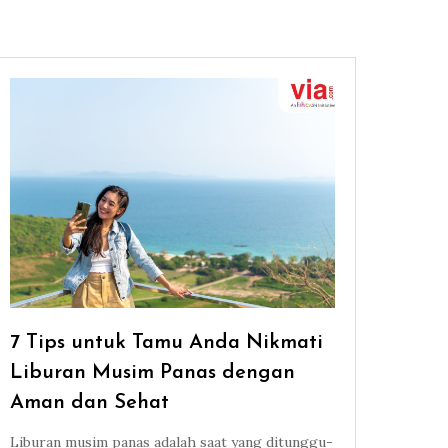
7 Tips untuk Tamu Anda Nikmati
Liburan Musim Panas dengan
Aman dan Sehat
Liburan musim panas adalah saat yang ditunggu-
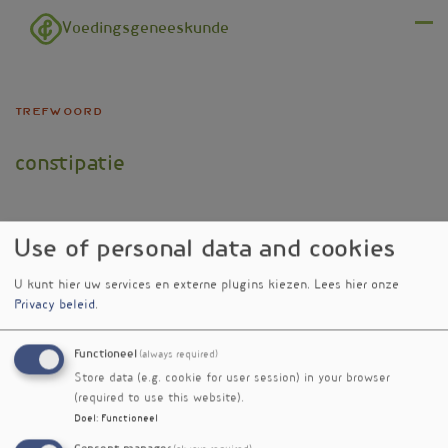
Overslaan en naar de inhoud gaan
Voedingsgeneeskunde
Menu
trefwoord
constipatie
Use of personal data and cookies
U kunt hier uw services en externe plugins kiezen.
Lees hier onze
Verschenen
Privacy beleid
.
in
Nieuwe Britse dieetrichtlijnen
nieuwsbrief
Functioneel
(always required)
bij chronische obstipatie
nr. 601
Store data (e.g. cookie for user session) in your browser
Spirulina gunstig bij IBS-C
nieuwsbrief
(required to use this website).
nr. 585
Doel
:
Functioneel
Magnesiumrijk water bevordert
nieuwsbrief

-------------------------

#### The task
From the entries above, copy out every line where the string "hier" appears.

#### Response to the exercise
U kunt hier uw services en externe plugins kiezen.
Lees hier onze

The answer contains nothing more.